Ayşe Ege'ye moda dünyasında artık pek sık rastlanan ‘‘evliliği’’ düşünüp düşünmediklerini soruyorum.

‘‘Neden olmasın’’ diyor.

Yakın bir tarihte Dice Kayek İtalyanlarla evlenirse hiç şaşmam.

Ankara'nın ihmali bakın nelere yol açtı

MADEM bugün 8 Mart madem konuya kadın ve modayla girdik, öyle devam edelim.

Paris'te, her sergisi büyük gürültü kopartan bir ‘‘Moda ve Kostüm Müzesi’’, Galliera Müzesi var.

Duyduğuma göre, Paris'te birkaç yıl önce yapılan Kanuni Sergisi'nden pek etkilenen müzenin üç kadın yöneticisi, 2003 yılı sonu için ‘‘17. yüzyıldan günümüze Türk kostümleri’’ sergisi için kolları sıvıyorlar. Önce Ankara'ya resmi makamlara başvuruyorlar.

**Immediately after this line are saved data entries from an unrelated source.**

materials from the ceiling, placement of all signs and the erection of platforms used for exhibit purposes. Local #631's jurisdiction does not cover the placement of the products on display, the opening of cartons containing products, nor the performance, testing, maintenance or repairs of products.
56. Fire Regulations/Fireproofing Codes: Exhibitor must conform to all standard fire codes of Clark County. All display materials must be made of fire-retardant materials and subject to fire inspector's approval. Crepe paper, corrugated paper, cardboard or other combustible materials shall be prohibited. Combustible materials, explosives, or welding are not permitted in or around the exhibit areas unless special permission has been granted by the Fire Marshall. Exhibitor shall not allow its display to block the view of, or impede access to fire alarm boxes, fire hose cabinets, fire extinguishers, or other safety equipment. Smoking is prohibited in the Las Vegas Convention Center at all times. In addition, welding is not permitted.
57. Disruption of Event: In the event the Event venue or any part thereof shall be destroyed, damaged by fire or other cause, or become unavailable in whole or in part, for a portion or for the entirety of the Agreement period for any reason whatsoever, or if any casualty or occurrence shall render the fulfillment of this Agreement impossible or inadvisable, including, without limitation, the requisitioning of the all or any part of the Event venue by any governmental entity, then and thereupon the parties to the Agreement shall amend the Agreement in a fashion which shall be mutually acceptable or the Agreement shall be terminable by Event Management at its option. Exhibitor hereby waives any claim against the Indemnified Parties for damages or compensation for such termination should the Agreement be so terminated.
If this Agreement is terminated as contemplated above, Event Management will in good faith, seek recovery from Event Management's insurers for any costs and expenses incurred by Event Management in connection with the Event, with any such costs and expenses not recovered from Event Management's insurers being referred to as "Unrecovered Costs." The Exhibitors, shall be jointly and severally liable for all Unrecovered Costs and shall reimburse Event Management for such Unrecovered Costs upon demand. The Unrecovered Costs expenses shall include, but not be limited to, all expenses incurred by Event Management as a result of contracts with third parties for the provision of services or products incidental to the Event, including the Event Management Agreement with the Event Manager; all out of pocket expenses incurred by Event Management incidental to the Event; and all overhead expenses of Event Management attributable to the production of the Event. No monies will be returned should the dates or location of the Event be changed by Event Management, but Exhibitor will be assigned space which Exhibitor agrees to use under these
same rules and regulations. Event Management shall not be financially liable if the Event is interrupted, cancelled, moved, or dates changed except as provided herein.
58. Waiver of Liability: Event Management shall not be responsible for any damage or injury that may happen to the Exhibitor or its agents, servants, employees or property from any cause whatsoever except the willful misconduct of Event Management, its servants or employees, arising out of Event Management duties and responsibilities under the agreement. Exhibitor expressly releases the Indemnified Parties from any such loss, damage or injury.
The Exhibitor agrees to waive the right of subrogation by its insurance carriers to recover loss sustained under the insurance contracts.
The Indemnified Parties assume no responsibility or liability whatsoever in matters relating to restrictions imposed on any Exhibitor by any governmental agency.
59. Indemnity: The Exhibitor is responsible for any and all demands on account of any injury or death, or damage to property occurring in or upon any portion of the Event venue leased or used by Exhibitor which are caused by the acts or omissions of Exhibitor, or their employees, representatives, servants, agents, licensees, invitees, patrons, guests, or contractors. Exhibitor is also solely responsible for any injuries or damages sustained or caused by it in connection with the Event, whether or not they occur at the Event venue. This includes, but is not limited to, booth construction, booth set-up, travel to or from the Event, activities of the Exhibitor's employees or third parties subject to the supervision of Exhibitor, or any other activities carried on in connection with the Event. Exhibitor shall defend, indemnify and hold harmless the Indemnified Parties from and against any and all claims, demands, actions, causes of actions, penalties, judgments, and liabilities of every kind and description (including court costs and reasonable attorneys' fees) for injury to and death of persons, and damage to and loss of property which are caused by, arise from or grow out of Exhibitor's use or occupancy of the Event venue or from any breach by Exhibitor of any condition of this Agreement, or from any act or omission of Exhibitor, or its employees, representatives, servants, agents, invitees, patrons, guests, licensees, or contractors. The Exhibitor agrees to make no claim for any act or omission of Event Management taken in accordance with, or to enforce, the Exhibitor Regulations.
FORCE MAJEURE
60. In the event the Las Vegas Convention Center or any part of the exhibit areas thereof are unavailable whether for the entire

Ardından İstanbul'a gelip müze müze geziyorlar, dört gün boyunca çeşitli temaslarda bulunuyorlar ama ne yazık ki elleri boş Paris'e dönüyorlar.

Müzenin yöneticilerinden Sylvie Glaser-Chuard ile telefonla konuşuyorum.

‘‘Bu serginin mutlaka yapılmasını istiyoruz. Ama şimdilik ertelemek zorunda kaldık. Çünkü Türkiye'de kostüm uzmanlarıyla temas kuramadık ne yazık ki’’ diyor.

Kostümlerin çoğu zaten müzelerde değil, özel koleksiyonlardaymış.

Tanıtımımız için milyonlarca dolar harcadığımız dönemde böyle bir serginin bize nasıl büyük bir katkısı olacağını tasavvur ediyor musunuz?

Uzman bulunamadı diye böyle bir fırsatı kaçırmak yazık değil mi?